— Written task —
Return only the lines below starting at the line containing "1. Sudo service redis start" and ending at the line containing "我怎么记得拼好播其实就播了一次", both included, exactly as they are and with no pictures.

— Data —

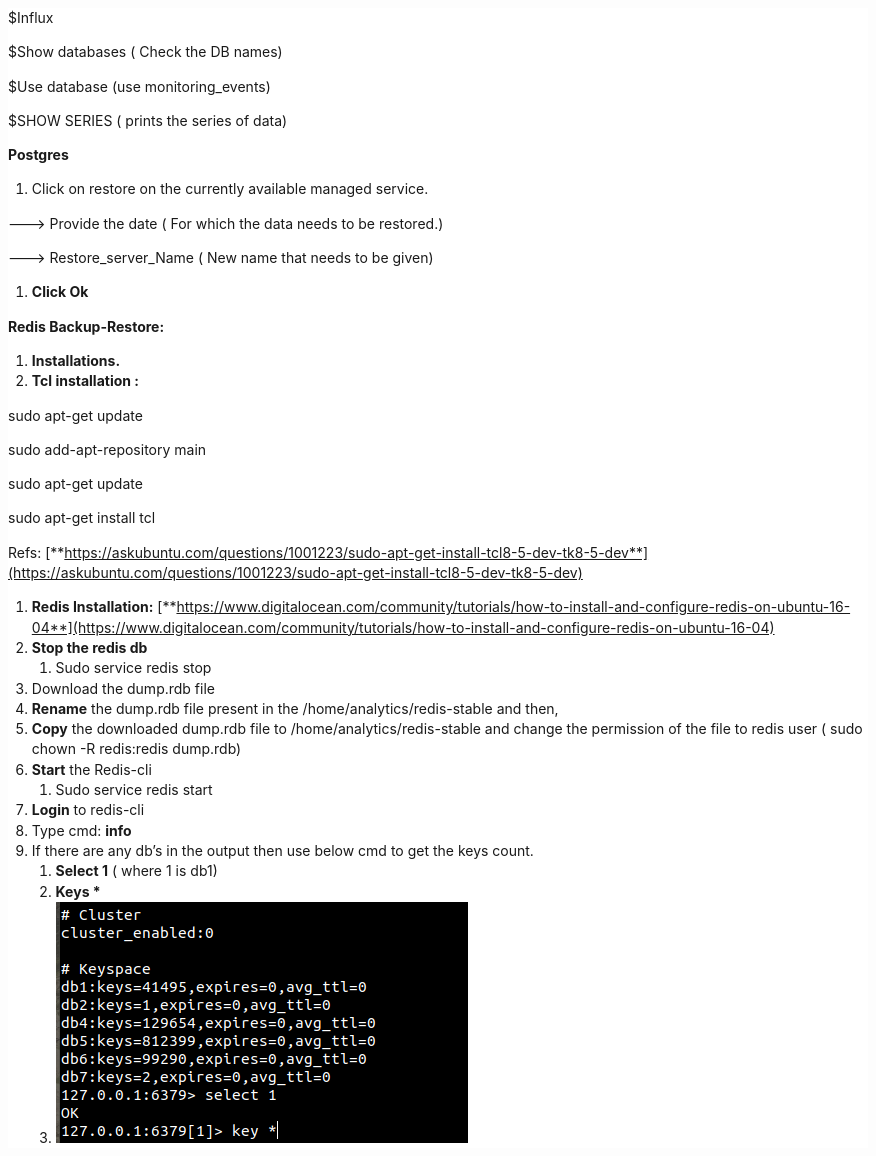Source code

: $Influx

$Show databases ( Check the DB names)

$Use database (use monitoring\_events)

$SHOW SERIES ( prints the series of data)

**Postgres**

1. Click on restore on the currently available managed service.

\---> Provide the date ( For which the data needs to be restored.)

\---> Restore\_server\_Name ( New name that needs to be given)

1. **Click Ok**

**Redis Backup-Restore:**

1. **Installations.**
2. **Tcl installation :**

sudo apt-get update

sudo add-apt-repository main

sudo apt-get update

sudo apt-get install tcl

Refs: [**https://askubuntu.com/questions/1001223/sudo-apt-get-install-tcl8-5-dev-tk8-5-dev**](https://askubuntu.com/questions/1001223/sudo-apt-get-install-tcl8-5-dev-tk8-5-dev)

1. **Redis Installation:** [**https://www.digitalocean.com/community/tutorials/how-to-install-and-configure-redis-on-ubuntu-16-04**](https://www.digitalocean.com/community/tutorials/how-to-install-and-configure-redis-on-ubuntu-16-04)
2. **Stop the redis db**
   1. Sudo service redis stop
3. Download the dump.rdb file
4. **Rename** the dump.rdb file present in the /home/analytics/redis-stable and then,
5. **Copy** the downloaded dump.rdb file to /home/analytics/redis-stable and change the permission of the file to redis user ( sudo chown -R redis:redis dump.rdb)
6. **Start** the Redis-cli
   1. Sudo service redis start
7. **Login** to redis-cli
8. Type cmd: **info**
9. If there are any db’s in the output then use below cmd to get the keys count.
   1. **Select 1** ( where 1 is db1)
   2. **Keys \***
   3. ![](<../../../../../.gitbook/assets/0 (8).png>)
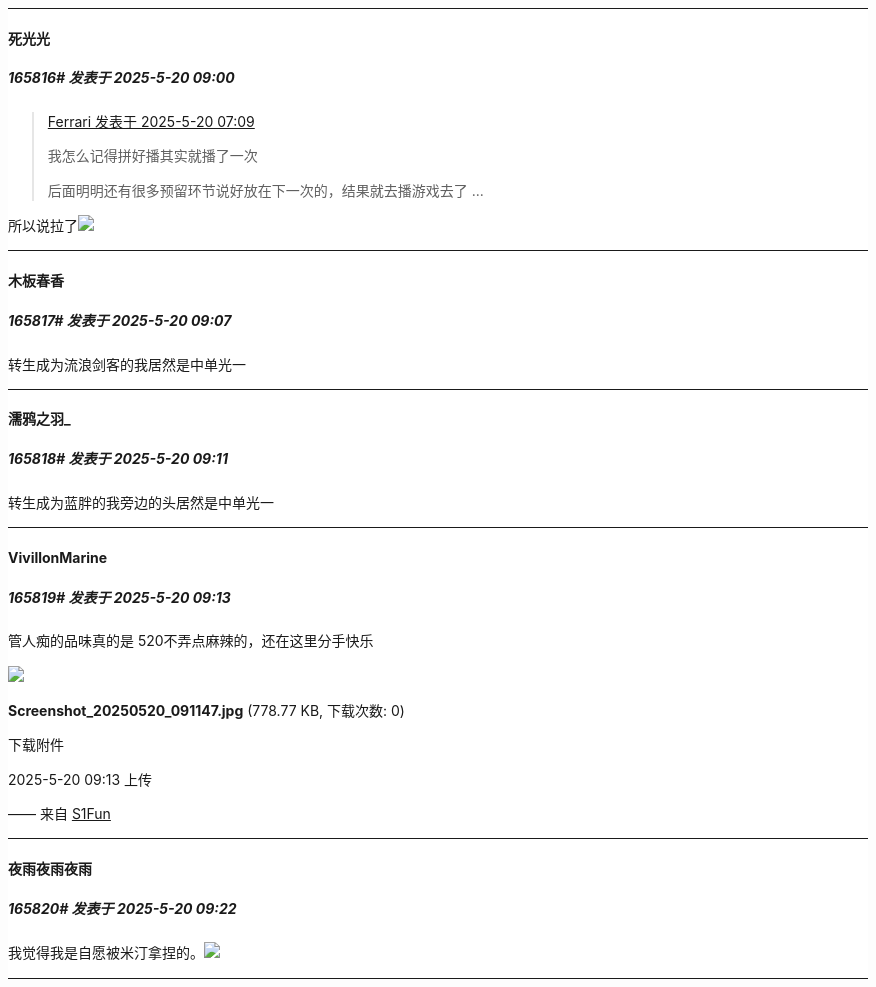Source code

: *****

####  死光光  
##### 165816#       发表于 2025-5-20 09:00

<blockquote><a href="httphttps://stage1st.com/2b/forum.php?mod=redirect&amp;goto=findpost&amp;pid=67831692&amp;ptid=2184782" target="_blank">Ferrari 发表于 2025-5-20 07:09</a>

我怎么记得拼好播其实就播了一次

后面明明还有很多预留环节说好放在下一次的，结果就去播游戏去了 ...</blockquote>
所以说拉了<img src="https://static.stage1st.com/image/smiley/face2017/067.png" referrerpolicy="no-referrer">


*****

####  木板春香  
##### 165817#       发表于 2025-5-20 09:07

 转生成为流浪剑客的我居然是中单光一

*****

####  濡鸦之羽_  
##### 165818#       发表于 2025-5-20 09:11

转生成为蓝胖的我旁边的头居然是中单光一


*****

####  VivillonMarine  
##### 165819#       发表于 2025-5-20 09:13

管人痴的品味真的是 520不弄点麻辣的，还在这里分手快乐

<img src="https://img.stage1st.com/forum/202505/20/091300q1mxtp13fcycfjxx.jpg" referrerpolicy="no-referrer">

<strong>Screenshot_20250520_091147.jpg</strong> (778.77 KB, 下载次数: 0)

下载附件

2025-5-20 09:13 上传

—— 来自 [S1Fun](https://s1fun.koalcat.com)


*****

####  夜雨夜雨夜雨  
##### 165820#       发表于 2025-5-20 09:22

我觉得我是自愿被米汀拿捏的。<img src="https://static.stage1st.com/image/smiley/face2017/075.png" referrerpolicy="no-referrer">


*****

— Task solution —
   1. Sudo service redis start
7. **Login** to redis-cli
8. Type cmd: **info**
9. If there are any db’s in the output then use below cmd to get the keys count.
   1. **Select 1** ( where 1 is db1)
   2. **Keys \***
   3. ![](<../../../../../.gitbook/assets/0 (8).png>)
Source code

: *****

####  死光光  
##### 165816#       发表于 2025-5-20 09:00

<blockquote><a href="httphttps://stage1st.com/2b/forum.php?mod=redirect&amp;goto=findpost&amp;pid=67831692&amp;ptid=2184782" target="_blank">Ferrari 发表于 2025-5-20 07:09</a>

我怎么记得拼好播其实就播了一次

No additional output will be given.